The online advertising company says it expects to lose as much as 3 cents per share in the fourth quarter, well below the 2 cents-per-share profit that had been expected.

Larry Dignan
2 min read
Online advertising giant DoubleClick said Monday that it will fall well short of Wall Street's earnings and revenue targets for the fourth quarter.

The company also will report a larger-than-expected first-quarter loss on sluggish revenue growth.

During a conference call with analysts, DoubleClick executives said per-share earnings will fall within a range of breaking even to a loss of 3 cents. The company was expected to post a profit of 2 cents per share for the December quarter, according to First Call/Thomson Financial.

Those estimates, however, have been cut in recent weeks as Wall Street analysts sounded the alarm bells about online advertising growth.

DoubleClick said it sees fourth-quarter sales in the range of $126 million to $129 million, about 8 percent to 10 percent below what analysts expected. The company previously lowered expectations for the fourth quarter during its third-quarter conference call in October.

Also Monday, the company detailed a host of charges for the fourth quarter related to head-count reductions, goodwill write-downs and an advance to a customer.

In addition, DoubleClick said the first quarter also will be weak. Chief financial officer Stephen Collins said the company now expects to report a first-quarter loss of 5 cents a share to 7 cents a share with sales up 5 percent to about $115 million compared with last year. First Call consensus projected a loss of 2 cents a share for the first quarter.

DoubleClick said it plans to be profitable in the second quarter and in fiscal 2001.

There were a few positives from an otherwise gloomy conference call. Collins said DoubleClick was "holding the line" on its ad rates.

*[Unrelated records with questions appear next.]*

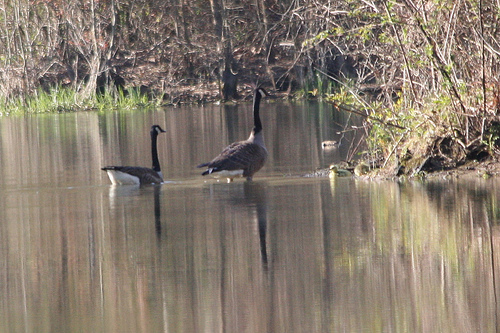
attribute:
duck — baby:
[325, 160, 356, 182]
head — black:
[148, 119, 168, 146]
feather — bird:
[198, 148, 233, 179]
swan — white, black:
[95, 120, 170, 189]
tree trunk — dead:
[216, 51, 245, 106]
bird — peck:
[133, 117, 179, 183]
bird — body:
[196, 85, 271, 183]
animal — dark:
[101, 120, 175, 188]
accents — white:
[108, 169, 140, 189]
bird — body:
[193, 55, 295, 214]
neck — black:
[238, 104, 284, 155]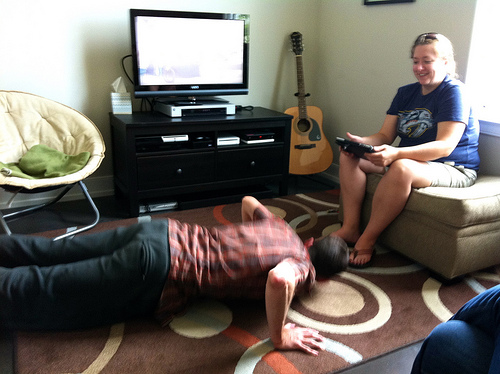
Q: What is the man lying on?
A: A brown patterned rug.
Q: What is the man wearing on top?
A: A red plaid shirt.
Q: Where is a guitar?
A: In a corner.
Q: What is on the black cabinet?
A: A flat screen television.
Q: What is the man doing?
A: Pushups.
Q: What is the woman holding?
A: A tablet.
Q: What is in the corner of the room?
A: A guitar.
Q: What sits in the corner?
A: A guitar.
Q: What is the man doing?
A: Push ups.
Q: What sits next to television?
A: A box of tissues?.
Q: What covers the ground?
A: A brown rug with circular patterns.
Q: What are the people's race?
A: Caucasian.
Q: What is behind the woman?
A: A window.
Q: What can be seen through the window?
A: Day light.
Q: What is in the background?
A: An entertainment unit.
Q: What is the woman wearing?
A: A blue and white shirt.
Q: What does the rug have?
A: Circles.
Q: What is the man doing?
A: Push ups.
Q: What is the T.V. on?
A: A black stand.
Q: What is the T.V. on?
A: A stand.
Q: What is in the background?
A: A round chair.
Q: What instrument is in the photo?
A: Guitar.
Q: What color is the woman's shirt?
A: Blue.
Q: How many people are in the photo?
A: Two.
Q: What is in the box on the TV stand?
A: Tissues.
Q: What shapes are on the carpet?
A: Circles.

"If you drop prices in a cyclical downturn, you don't get them back," he said.

DoubleClick also said its ad mix was 52 percent "not-com," with the remainder coming from dot-coms.

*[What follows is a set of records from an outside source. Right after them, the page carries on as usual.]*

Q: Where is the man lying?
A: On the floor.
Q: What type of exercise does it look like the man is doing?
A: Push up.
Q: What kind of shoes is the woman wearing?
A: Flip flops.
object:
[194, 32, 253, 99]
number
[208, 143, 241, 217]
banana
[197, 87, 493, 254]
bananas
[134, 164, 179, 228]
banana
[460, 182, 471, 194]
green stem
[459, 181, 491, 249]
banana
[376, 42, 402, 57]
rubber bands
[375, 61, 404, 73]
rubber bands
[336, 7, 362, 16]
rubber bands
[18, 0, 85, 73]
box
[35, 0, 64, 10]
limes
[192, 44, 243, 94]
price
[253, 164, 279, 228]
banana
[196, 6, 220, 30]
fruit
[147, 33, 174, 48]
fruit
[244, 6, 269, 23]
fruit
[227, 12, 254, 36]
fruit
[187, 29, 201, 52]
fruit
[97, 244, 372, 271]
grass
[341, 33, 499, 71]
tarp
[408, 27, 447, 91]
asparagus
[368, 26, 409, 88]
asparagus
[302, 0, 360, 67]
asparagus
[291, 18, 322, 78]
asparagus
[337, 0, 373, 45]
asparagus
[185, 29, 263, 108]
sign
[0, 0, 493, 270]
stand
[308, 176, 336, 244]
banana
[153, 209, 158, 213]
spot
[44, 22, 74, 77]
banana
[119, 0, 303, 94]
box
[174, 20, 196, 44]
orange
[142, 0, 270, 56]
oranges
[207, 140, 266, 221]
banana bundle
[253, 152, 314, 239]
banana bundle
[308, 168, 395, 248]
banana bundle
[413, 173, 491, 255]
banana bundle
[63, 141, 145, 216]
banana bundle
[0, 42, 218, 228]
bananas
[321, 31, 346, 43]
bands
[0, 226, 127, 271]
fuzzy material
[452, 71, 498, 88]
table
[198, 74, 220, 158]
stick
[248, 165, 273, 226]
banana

One analyst during the conference call said he thought DoubleClick's news would be worse. Wall Street analysts have lowered estimates on DoubleClick, Yahoo and others in recent days on concerns about an online advertising slowdown.

Reiterating an outlook from last week, DoubleClick indicated that it has a strong cash position and could weather the downturn.

"We know it's a tough market, but we're resolute on managing a profitable company," Collins said.